According to a Harris Poll conducted recently for the Let’s Go There coalition of 75 travel companies and organizations, 77% of Americans plan to take a trip this summer - this is certainly welcome news given a similar Harris Poll from June 2020 (albeit still peak pandemic) indicated only 29% of Americans planned summer leisure travel.
Other results from this poll tell an encouraging story and paint an optimistic picture (remember that 65% of all U.S. jobs lost in 2020 were supported by travel):
- 66% of Americans have a summer trip planned (36%) or booked (30%) - among this 66% group,
- Among those with trips planned or booked, 53% will be traveling for the first time since the pandemic began last year
- Regarding travel out of town now, 55% of Americans said they are ready to go (26%) or optimistic (29%)
- Regarding what folks are most looking forward to about summer travel, 19% said “reconnecting with friends and family” and 18% said “rest and relaxation”
The accelerating rise in travel, is creating an unexpected challenge for the industry: staffing shortages.
As the economy conitnues to open up and more people travel, hotels are having trouble hiring (and in some cases hiring back post-COVID layoff) enough hourly employees to meet the acceleration in domestic travel.
This could mean more situations where staff double hats - e.g. serving at the front desk and as a room attendant. It could also mean more situations where hotel managers step in to fill gaps in areas like housekeeping (e.g. driving laundry truck, cleaning rooms, stocking linen closets etc) when the hotel gets busy.
Even worse, some hotels claim they are needing to let rooms stay empty because of a shortage of staff - this is a challenging trend when hotels are desperately trying to achieve profitability post-pandemic. Continued failure to hire employees fast enough could risk extended limitations of guest stays amid rapidly rising demand and recovering national occupancy levels.
- Pandemic has shifted where and how people work resulting in service industry challenges to increase staffing (despite anecdotal overtures of higher wages, sign-on and retention bonuses along with more flexible work)
- Previously laid-off hospitality employees may have shifted to other industries that may offer better pay and may be less susceptible to downturns (e.g. Amazon warehouses)

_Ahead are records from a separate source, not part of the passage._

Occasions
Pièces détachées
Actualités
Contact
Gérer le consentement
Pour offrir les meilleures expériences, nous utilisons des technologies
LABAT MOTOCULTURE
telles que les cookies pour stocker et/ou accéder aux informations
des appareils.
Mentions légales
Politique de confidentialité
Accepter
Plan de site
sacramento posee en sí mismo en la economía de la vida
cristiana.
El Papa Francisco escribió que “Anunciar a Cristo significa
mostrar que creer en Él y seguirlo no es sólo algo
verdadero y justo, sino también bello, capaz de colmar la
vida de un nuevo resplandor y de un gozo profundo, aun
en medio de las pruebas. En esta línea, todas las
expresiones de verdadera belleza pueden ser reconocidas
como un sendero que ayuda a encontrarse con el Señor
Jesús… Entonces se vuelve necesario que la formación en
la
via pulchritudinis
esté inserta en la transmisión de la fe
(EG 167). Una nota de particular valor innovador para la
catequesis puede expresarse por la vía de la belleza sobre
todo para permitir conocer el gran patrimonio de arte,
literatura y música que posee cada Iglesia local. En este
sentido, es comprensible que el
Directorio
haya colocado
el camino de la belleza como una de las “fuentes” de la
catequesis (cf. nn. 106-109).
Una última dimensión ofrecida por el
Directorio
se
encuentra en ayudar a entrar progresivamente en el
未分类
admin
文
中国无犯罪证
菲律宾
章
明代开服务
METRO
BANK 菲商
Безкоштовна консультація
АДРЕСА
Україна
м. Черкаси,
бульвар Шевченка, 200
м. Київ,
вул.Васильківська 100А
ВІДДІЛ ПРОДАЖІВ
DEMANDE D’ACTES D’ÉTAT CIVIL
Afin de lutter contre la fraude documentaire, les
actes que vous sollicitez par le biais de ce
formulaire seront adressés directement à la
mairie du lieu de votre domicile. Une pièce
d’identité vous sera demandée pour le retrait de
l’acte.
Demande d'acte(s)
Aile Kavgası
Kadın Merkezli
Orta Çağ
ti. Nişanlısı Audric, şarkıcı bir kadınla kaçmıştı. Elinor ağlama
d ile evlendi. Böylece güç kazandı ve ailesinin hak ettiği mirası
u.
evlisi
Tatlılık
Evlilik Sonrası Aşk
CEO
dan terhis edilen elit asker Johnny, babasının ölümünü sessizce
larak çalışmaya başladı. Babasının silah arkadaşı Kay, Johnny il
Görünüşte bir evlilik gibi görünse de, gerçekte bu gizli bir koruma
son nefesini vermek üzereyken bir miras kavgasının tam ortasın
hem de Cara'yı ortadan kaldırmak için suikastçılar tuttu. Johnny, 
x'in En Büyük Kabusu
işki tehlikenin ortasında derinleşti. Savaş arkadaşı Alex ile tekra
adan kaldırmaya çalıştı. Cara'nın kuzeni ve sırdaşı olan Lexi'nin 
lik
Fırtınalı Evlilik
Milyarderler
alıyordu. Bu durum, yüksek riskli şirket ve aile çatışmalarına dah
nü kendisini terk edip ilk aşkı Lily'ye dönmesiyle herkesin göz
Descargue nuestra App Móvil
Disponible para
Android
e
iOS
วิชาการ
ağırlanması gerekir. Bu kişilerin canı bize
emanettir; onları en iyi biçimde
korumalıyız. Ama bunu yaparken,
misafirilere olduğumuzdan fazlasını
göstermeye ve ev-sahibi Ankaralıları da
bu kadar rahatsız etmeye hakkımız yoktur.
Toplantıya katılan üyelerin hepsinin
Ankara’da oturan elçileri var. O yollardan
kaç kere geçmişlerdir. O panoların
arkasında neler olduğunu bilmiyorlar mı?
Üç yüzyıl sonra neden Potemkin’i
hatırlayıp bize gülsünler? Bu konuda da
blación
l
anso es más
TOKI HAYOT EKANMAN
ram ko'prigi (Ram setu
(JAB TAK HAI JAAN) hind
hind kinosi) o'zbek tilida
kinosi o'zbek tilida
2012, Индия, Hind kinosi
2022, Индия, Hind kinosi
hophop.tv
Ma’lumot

- Enhanced unemployment benefits from the government may be slowing the pace of rehiring as potential candidates weigh critical trade-offs (e.g. it may be difficult to work outside the home if schools have not reopened)
- Reticence to pay high wages and benefits (partially fearing requests from existing employees) due to the potential impact to fragile profitability.
As the economy continues to reopen, enhanced unemployment benefits recede and more children are vaccinated (helping school return in-person), employee supply / availability should rise as well. All of these factors - along with better pay, benefits etc - should make people feel safe and comfortable returning to work.
It remains critical though that during this period before fuller employment returns that hotels manage guest feedback and customer service challenges expeditiously and thoroughly. Bad reviews can have a lasting impact and could create sustained lower demand (for a particular hotel or even brand wide) even if and when staffing rebounds relatively soon.